The Twin Cities Community Newswire project is planning face-to-face meetings with editors of local neighborhood, minority and ethnic newspapers to solicit contributors, said project leader Jeremy Iggers. Iggers recently attended the OhmyNews International Citizen Reporters Forum in South Korea to build more expertise. (OhmyNews is a newspaper that uses stories from thousands of citizen-journalists.) In Chicago’s North Lawndale, neighbors are upset at the city’s planned closing of several schools. “This is particularly hitting African-American communities,” said project leader Isaac Lewis, who’s also editor of the North Lawndale News. He plans to have the nonprofit news organization’s proposed blog provide a forum for more information and discussion.

As the New Voices projects venture into new territories, they are being resourceful in meeting their challenges.

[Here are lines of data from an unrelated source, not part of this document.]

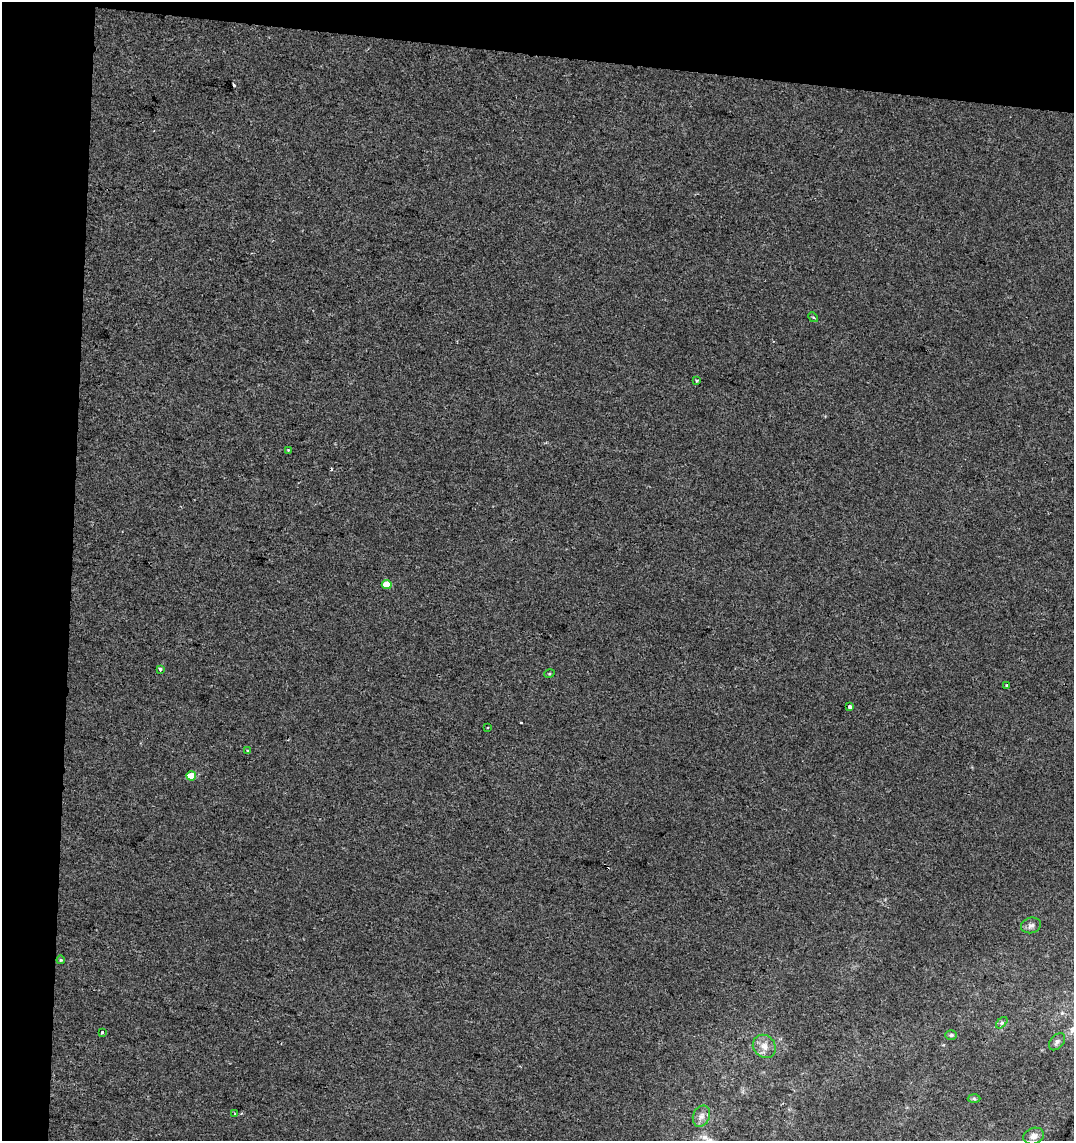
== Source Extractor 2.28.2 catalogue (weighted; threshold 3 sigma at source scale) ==
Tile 1 of 2 x 2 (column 1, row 1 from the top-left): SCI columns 128-1199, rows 1139-2277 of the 2383 x 2277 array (HDU 1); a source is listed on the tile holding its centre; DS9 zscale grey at full resolution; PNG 1076 x 1143 px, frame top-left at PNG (2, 2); each listed source drawn as its Kron ellipse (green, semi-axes under 4 px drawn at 4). Shown black and unused: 11% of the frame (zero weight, under 2 of 3 exposures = <1% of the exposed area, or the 3 px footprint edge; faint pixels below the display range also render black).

Philbrick James Forum volunteers in New Hampshire are establishing guidelines for print and Web submissions, as well as ethical guidelines, a conflict of interest policy and volunteer guidelines. They also are working to complete guidelines for privacy protection. Concerned about liability insurance, the group discovered it could join a state association of nonprofits to get the kind of “errors and omissions” insurance that community access television stations have.

Volunteers have already shot photos of Deerfield’s last town meeting, building content for a Year in Review edition.

And they are conducting a contest to name the paper and accompanying Web site.  “In our heads . . . Philbrick James is really not a good name for a newspaper,” said Mann, “particularly if we want to do surrounding towns.”

The winning prize? A gift certificate to a local pizza parlor.